CAREER: Identifying, quantifying, and explaining design principles and user practices that enable effective long-term key management
Project Summary
Research has repeatedly and consistently shown that users struggle with key management. This state of affairs negatively impacts the security and usability of existing technologies and stymies the adoption of potentially revolutionary cryptographic systems that rely on effective long-term key management. However, there is a critical knowledge gap regarding what generalizable design principles and user practices would enable usable key management. My overall objective is to quantify and explain design principles and user practices that support long-term key management. My central hypothesis is that there is a generalizable set of key management design principles that synergize with user practices to enable long-term key management. The rationale underlying this research is that quantifying and explaining the effectiveness of design principles and user practices in existing systems will increase the understanding of underlying issues, identify generalizable principles and practices, and promote the design of effective long-term key management schemes. In addition to having supportive preliminary data, I am well-prepared to undertake this research due to my substantial experience studying key management for secure email.

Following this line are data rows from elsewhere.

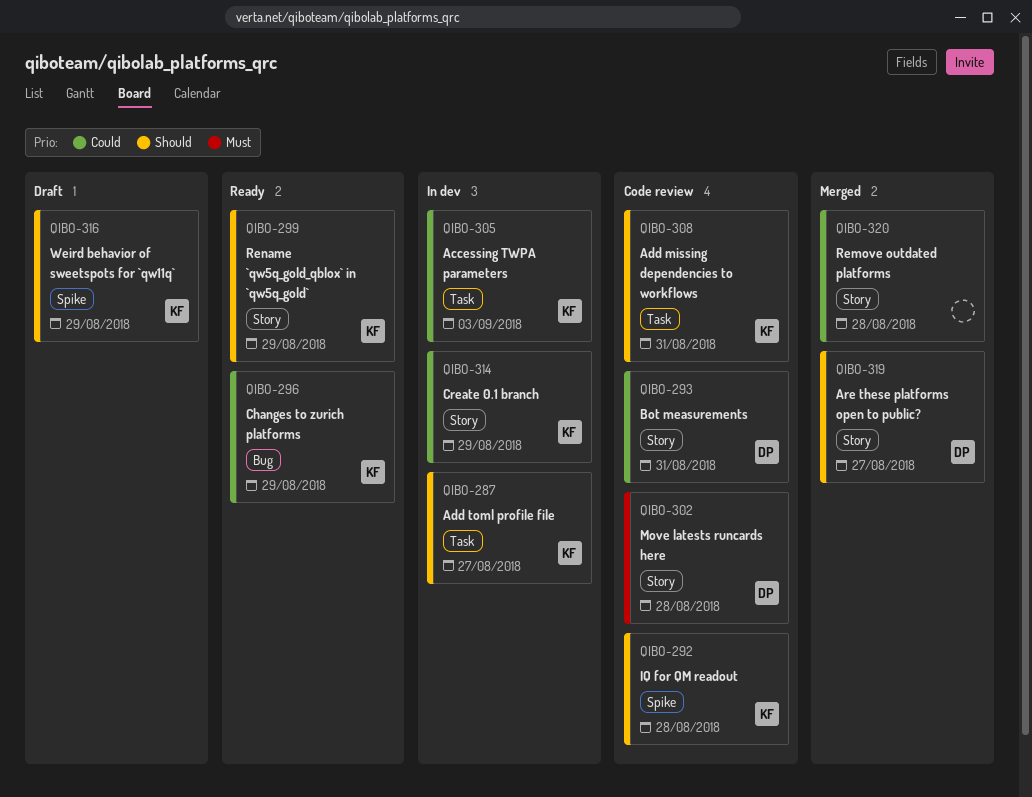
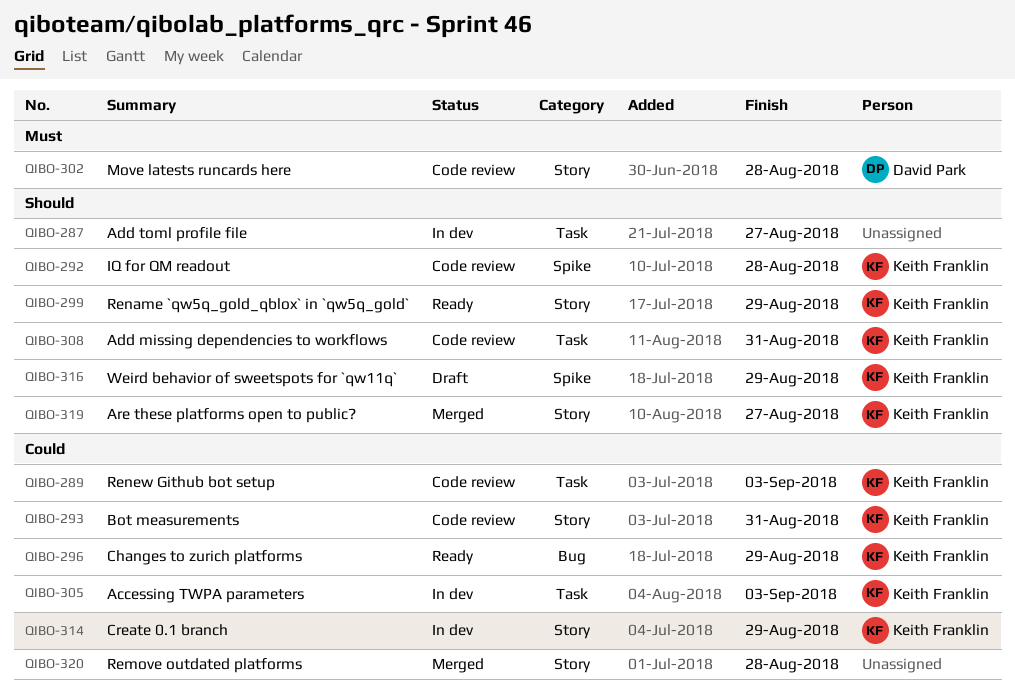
QIBO-287, owner: Keith Franklin -> none
QIBO-289: none -> present
QIBO-293, owner: David Park -> Keith Franklin
QIBO-319, owner: David Park -> Keith Franklin

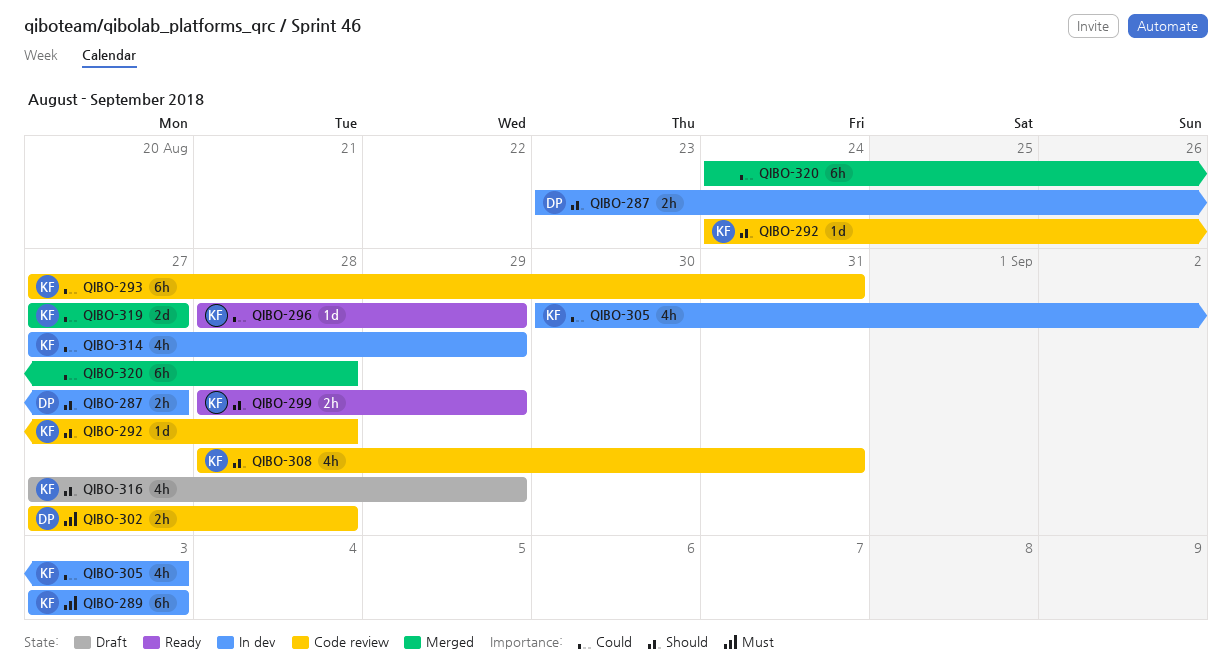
QIBO-287, owner: none -> David Park
QIBO-289, status: Code review -> In dev
QIBO-289, priority: Could -> Must
QIBO-319, priority: Should -> Could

I will achieve my overall objective by pursuing four specific aims that quantify and explain design principles and user practices that support key management in existing successful deployments (Aim 1), long-term usage (Aim 2), and multi-key management (Aim 3). I will also prototype and evaluate design principles for improving synchronization and recovery of cryptographic keys (Aim 4). This work will help identify generalizable principles and practices that will be transformational, improving the usability and security of existing systems and enabling the adoption of revolutionary new cryptographic systems and protocols. This research is creative and original in that it breaks from the status quo of studying key management within a single application domain and use case, instead studying it across many application domains and use cases to identify generalizable principles and practices.

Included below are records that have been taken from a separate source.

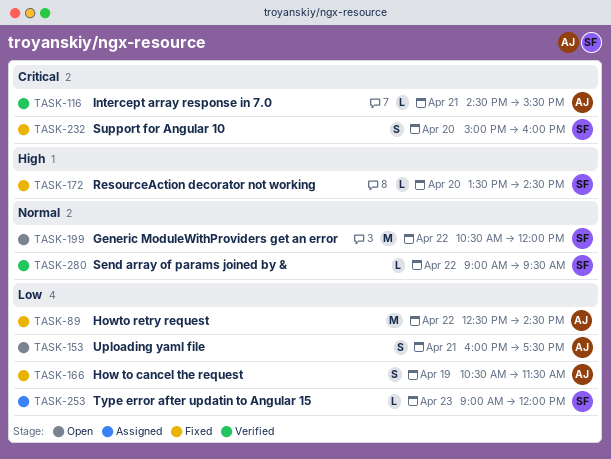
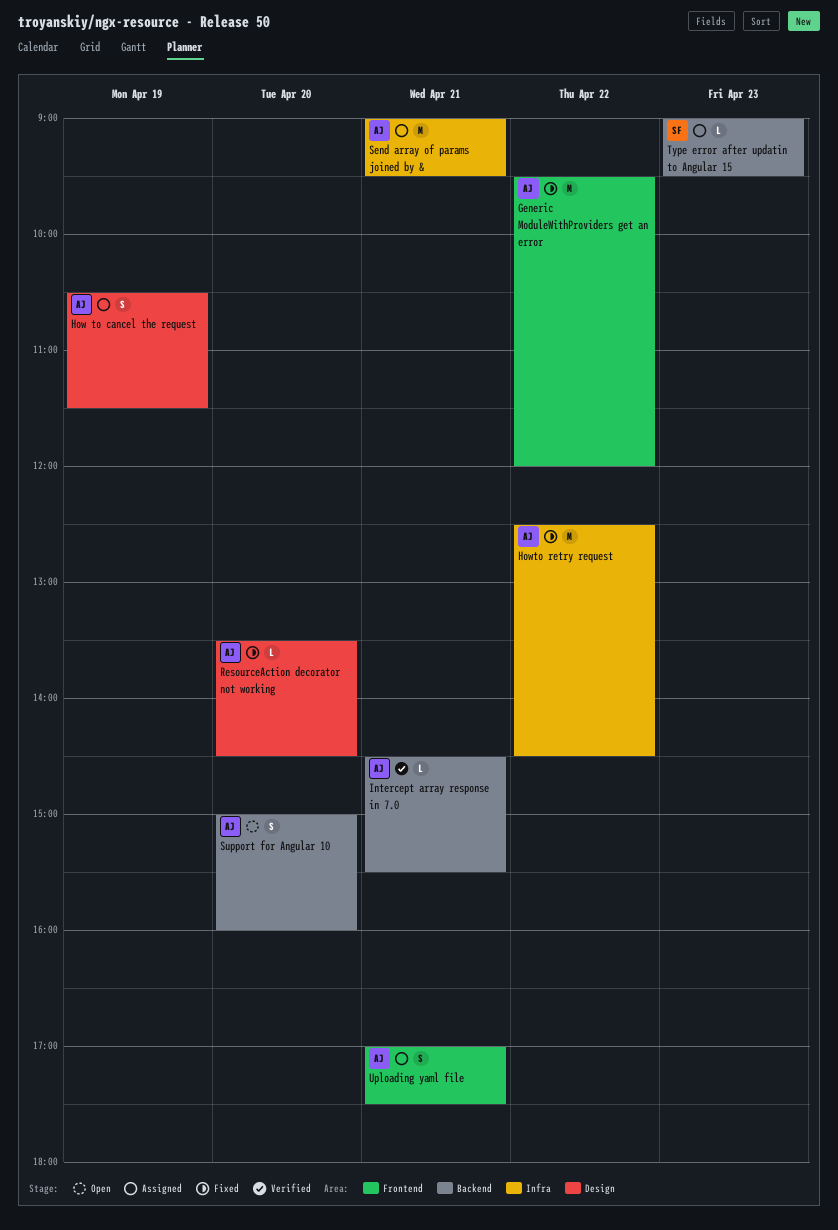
Generic ModuleWithProviders get an error, status: Open -> Fixed
Generic ModuleWithProviders get an error, owner: SF -> AJ
Generic ModuleWithProviders get an error, begins: 10:30 -> 09:30
How to cancel the request, status: Fixed -> Assigned
ResourceAction decorator not working, owner: SF -> AJ
Send array of params joined by &, status: Verified -> Assigned
Send array of params joined by &, owner: SF -> AJ
Send array of params joined by &, estimate: L -> M
Send array of params joined by &, day: Apr 22 -> Apr 21
Support for Angular 10, status: Fixed -> Open
Support for Angular 10, owner: SF -> AJ
Type error after updatin to Angular 15, ends: 12:00 -> 09:30
Uploading yaml file, status: Open -> Assigned
Uploading yaml file, begins: 16:00 -> 17:00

My educational objective is to expose students to usable security, increasing the number of students that choose to continue studying computer science. My central hypothesis is that many students—particularly traditionally marginalized students—are more likely to pursue further computer science and computer security education if they experience how it involves more than just software engineering. I will achieve my education objective by pursuing the following two specific aims: (Aim 5) exposing undergraduate students to usable security experiences and (Aim 6) working with Loan Oaks Farm to develop experiential curricula on computer security for K–12 students.
Fully solving the challenges of usable key management will take decades, and this proposal will establish my career as a leader in this research effort. In future research, I will leverage the instruments and methods developed in this research to study additional application domains and use cases. I will also build and evaluate prototypes that address limitations and issues raised in this research, iteratively improving our understanding of the most effective key management principles and practices. Most critically, I will work with cryptographers to build usable key management into their systems from the beginning and then helping them prototype and evaluate those systems, ensuring they work under real-world constraints. %Finally, the curricula, programs, and student engagement established in my educational plan will provide a continuous stream of talented graduate students to continue this research.
Intellectual Merit: This research will help fill the critical knowledge gap regarding which generalizable design principles and user practices will enable usable key management. It will also identify design principles to avoid and user practices to disincentivize. This contribution is significant because it will promote the principled design of systems and key management schemes, improving security and usability.
Broader Impacts: Improving the usability and effectiveness of key management will improve the security of the millions of users already relying on it and enable the adoption of revolutionary cryptographic systems and protocols that could benefit millions more. The education plan will provide K–12 and undergraduate students with usable security experiences, demonstrating that computer science is more than just software engineering and encouraging them to continue studying these topics. This research will also contribute to one Ph.D. dissertation and five MS theses, increasing the nation’s supply of highly trained security experts.